General rule of thumb, no installations of LPG appliances in basements, crawlspaces, etc. (CMC).

I have inspected one residential LPG furnace located in a crawlspace here, late 90's. It was a specially designed furnace that had all types of direct venting to exterior, alarms, etc. If there's a question, my advice would be to check the manufacturer's installation instructions.

Sue, where the west still lives...............


----------



## Daddy-0-

How is a basement any different from a mechanical room or attic for that matter. We inspect propane appliances in basements, crawl spaces, garages, kitchens and lots of other places. Propane and natural gas do have different densities from air. This is why if you have to bring in makeup air for a mechanical room from an adjoining room, the code requires one grill within 12" of the top of the wall and one grill within 12" of the bottom.
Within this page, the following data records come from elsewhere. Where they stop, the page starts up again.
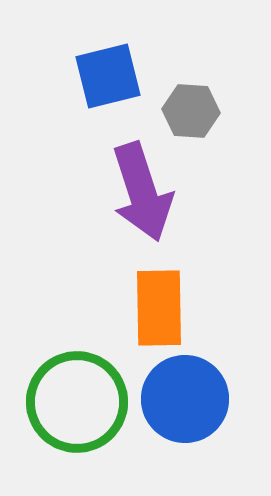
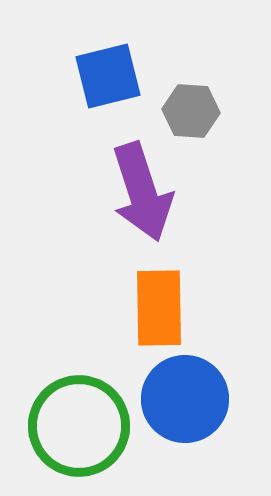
green circle: moved 2 px right, 24 px down
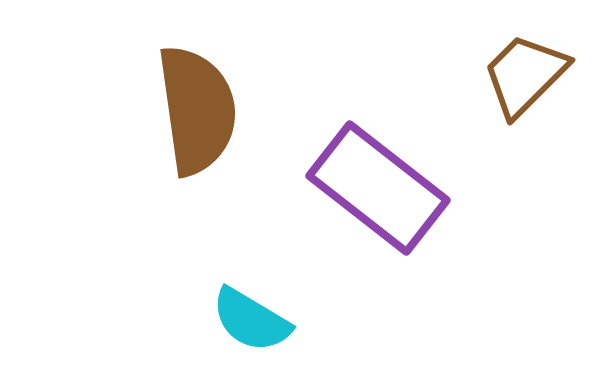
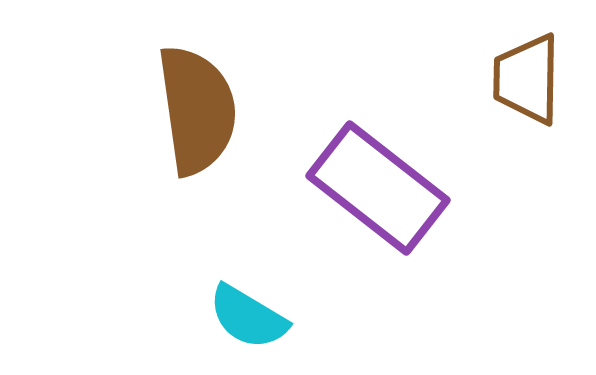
brown trapezoid: moved 2 px right, 4 px down; rotated 44 degrees counterclockwise
cyan semicircle: moved 3 px left, 3 px up
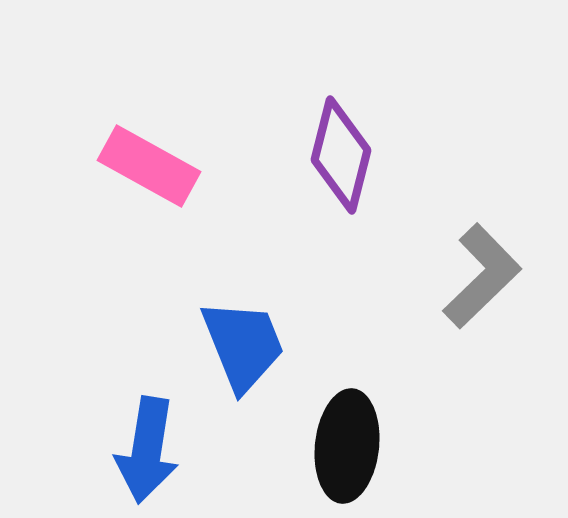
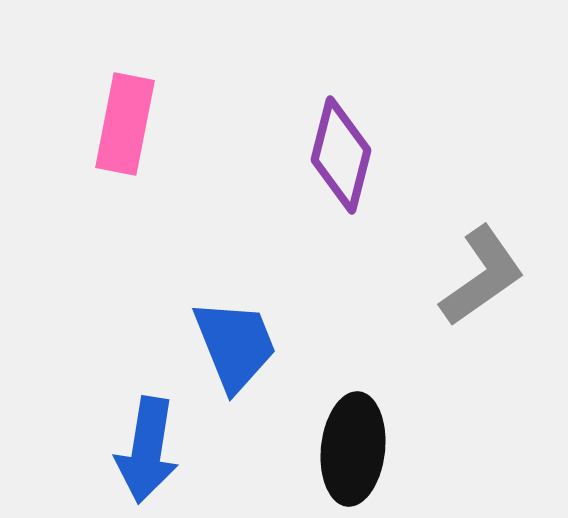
pink rectangle: moved 24 px left, 42 px up; rotated 72 degrees clockwise
gray L-shape: rotated 9 degrees clockwise
blue trapezoid: moved 8 px left
black ellipse: moved 6 px right, 3 px down
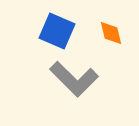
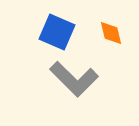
blue square: moved 1 px down
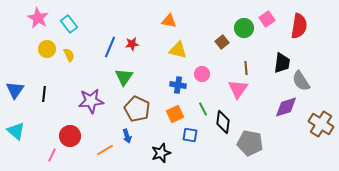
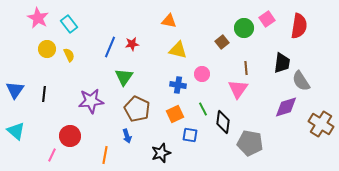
orange line: moved 5 px down; rotated 48 degrees counterclockwise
This is to circulate the air and keep any leaking gas from accumulating.


----------



## JBI

Daddy-O... You sure those aren't for 'combustion air'??

From the 2009 IFGC:

_101.2.2 Piping systems. These regulations cover piping systems for natural gas with an operating pressure of 125 pounds per square inch gauge (psig) (862 kPa gauge) or less, __and for LP-gas with an operating pressure of 20 psig (140 kPa gauge) or less__, except as provided in __Section 402.6._     and...

_*FUEL GAS.*__ A natural gas, manufactured gas, __liquefied petroleum gas__ or mixtures of these gases._     and...

_*303.3 Prohibited locations.*__ Appliances shall not be located in sleeping rooms, bathrooms, toilet rooms, storage closets or surgical rooms, or in a space that opens only into such rooms or spaces, except where the installation complies with one of the following: _

_        1. The appliance is a direct-vent appliance installed in accordance with the conditions of the listing and the manufacturer's _

_        instructions._

_2. Vented room heaters, wall furnaces, vented decorative appliances, vented gas fireplaces, vented gas fireplace heaters and decorative appliances for installation in vented solid fuel-burning fireplaces are installed in rooms that meet the required volume criteria of __Section 304.5.__3. A single wall-mounted unvented room heater is installed in a bathroom and such unvented room heater is equipped as specified in __Section 621.6__ and has an input rating not greater than 6,000 Btu/h (1.76 kW). The bathroom shall meet the required volume criteria of __Section 304.5.__4. A single wall-mounted unvented room heater is installed in a bedroom and such unvented room heater is equipped as specified in __Section 621.6__ and has an input rating not greater than 10,000 Btu/h (2.93 kW). The bedroom shall meet the required volume criteria of __Section 304.5.__5. The appliance is installed in a room or space that opens only into a bedroom or bathroom, and such room or space is used for no other purpose and is provided with a solid weather-stripped door equipped with an approved self-closing device. All combustion air shall be taken directly from the outdoors in accordance with __Section 304.6._Sounds to me like a) LP Gas installs are covered by the fuel gas code and b) there is no blanket prohibition on basement/crawlspace installs.

But I could be mistaken...


----------



## Daddy-0-

JBI,

We are on the same page. (Makeup air/combustion air) You are bringing in air for combustion and circulating. I am glad you brought up the section on bedrooms needing a weather stripped door if it adjoins a mechanical room with gas appliances. That gets missed alot in my area.


----------